Source text -
If you do want to assign an evaluate-later block to a simple key value, you have to make it a function. And if you want to make a pattern return a value, just return it.

Alternatively, make the distinction using [brackets] ... except that still makes bar[baz]: ... ambiguous: is it a key with value bar[baz] or is it an option of bar being defined?

Prototypes

[!warning] Stub This section is not developed yet, just some ideas floating around.

So, eg, a string value (ie, what is returned from a string literal expression) is now a Function with prototype=str and python property value equal to the python string value. And I could put a few more options on the prototype as well, if need be.

I could also drop the word "prototype" completely and just say "type".


So now that i've started implementation of this, I'm realizing a syntax parsing issue. Before, int specifically referred to a type, and prototypes had to be designated with @, and other names became values or param-names, depending on context.

So now that there is no difference between "Value" and "Function" and also types all became prototypes...

What do names refer to when reading parameters?

  • name
  • prototype pattern
  • value pattern
foo[name]: ... # name
foo[0]: ... # value or prototype 
foo["value"]: ... # value or prototype
foo[int]: ... # prototype only 
foo[Date d]: ...
foo[Date]: ...
foo[today]: ...

One possible: name last

  • execute the phrase, but if there is a name left over, interpret it as a name
  • if phrase is name only:
    • name iff unused
    • union(Value|Prototype) by default

Explicit via as operator

  • name only if following as
  • int as n, int|Date as d, any as arg

Other complicated logic?

  • no

Okay, option 2 is too verbose. Here's a refinement of option 1, for more consistency and predictability:

  • AST will add as keyword iff last token is a name and either no binary operator precedes name.
  • resulting value is patternized into value|prototype
  • so a name on it's own is invalid, it must be any name.

Idea: Converge on Dot Options

[!summary] Status: Rejected foo.bar should NOT be equivalent to bar[foo] in general.

[[#Virtual Options or Dot Options]] already form a core part of the functionality of Pili. What if we turn towards more fully relying on dot options to replace names and even function properties/methods?

Exercises -
1. In the language design notes, what must you do to assign an evaluate-later block to a simple key value?
2. Repeat the language design notes from "So now that there" up to and including "when reading parameters?".
The material after this point has no connection to the language design notes.

Dataset rows -
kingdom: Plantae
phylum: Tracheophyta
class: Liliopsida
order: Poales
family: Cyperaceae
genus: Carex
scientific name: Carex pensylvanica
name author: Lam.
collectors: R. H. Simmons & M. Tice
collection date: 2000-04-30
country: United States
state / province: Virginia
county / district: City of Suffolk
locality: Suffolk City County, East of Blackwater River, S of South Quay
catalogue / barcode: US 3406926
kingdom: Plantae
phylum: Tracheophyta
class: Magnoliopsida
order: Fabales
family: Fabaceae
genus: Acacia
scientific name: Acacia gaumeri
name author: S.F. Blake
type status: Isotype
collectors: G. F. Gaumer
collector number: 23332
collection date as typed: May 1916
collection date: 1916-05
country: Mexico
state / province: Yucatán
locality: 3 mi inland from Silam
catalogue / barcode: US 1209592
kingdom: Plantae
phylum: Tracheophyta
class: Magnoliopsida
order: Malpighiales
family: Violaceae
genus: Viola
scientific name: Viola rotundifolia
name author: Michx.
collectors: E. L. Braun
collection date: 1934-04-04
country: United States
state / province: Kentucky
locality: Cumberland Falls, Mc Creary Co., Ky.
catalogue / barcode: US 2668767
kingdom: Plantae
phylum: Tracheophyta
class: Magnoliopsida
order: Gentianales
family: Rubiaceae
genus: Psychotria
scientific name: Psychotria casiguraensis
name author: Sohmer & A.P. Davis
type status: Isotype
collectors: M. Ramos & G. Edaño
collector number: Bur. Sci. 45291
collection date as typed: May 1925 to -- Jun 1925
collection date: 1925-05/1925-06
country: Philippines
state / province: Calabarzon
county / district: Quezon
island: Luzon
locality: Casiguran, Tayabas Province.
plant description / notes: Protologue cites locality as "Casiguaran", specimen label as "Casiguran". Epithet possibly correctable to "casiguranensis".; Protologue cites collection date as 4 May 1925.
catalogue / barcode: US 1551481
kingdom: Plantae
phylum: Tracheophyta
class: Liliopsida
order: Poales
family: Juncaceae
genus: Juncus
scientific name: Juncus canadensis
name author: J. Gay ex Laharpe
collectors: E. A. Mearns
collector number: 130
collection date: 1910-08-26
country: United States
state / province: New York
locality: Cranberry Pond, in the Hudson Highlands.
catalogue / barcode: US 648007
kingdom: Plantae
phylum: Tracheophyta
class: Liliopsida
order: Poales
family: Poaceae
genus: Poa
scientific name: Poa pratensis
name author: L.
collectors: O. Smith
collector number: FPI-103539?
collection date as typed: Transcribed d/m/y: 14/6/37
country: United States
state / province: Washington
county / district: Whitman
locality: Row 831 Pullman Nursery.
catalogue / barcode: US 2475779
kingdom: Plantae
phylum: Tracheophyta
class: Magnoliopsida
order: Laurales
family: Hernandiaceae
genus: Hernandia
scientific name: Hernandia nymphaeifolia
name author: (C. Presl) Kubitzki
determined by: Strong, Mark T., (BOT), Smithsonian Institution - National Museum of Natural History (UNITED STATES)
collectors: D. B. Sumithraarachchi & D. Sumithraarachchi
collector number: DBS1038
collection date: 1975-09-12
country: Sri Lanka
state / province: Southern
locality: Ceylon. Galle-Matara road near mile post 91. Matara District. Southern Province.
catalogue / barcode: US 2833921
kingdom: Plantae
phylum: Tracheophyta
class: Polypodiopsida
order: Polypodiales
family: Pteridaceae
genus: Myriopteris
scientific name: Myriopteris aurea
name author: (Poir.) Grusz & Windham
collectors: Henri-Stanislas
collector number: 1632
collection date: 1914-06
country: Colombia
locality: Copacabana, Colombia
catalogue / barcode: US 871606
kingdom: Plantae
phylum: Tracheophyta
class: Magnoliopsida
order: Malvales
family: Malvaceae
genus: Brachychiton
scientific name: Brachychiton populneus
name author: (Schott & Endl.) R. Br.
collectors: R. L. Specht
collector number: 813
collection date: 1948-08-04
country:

Expected outputs -
1. You have to make it a function.

2.
So now that there is no difference between "Value" and "Function" and also types all became prototypes...

What do names refer to when reading parameters?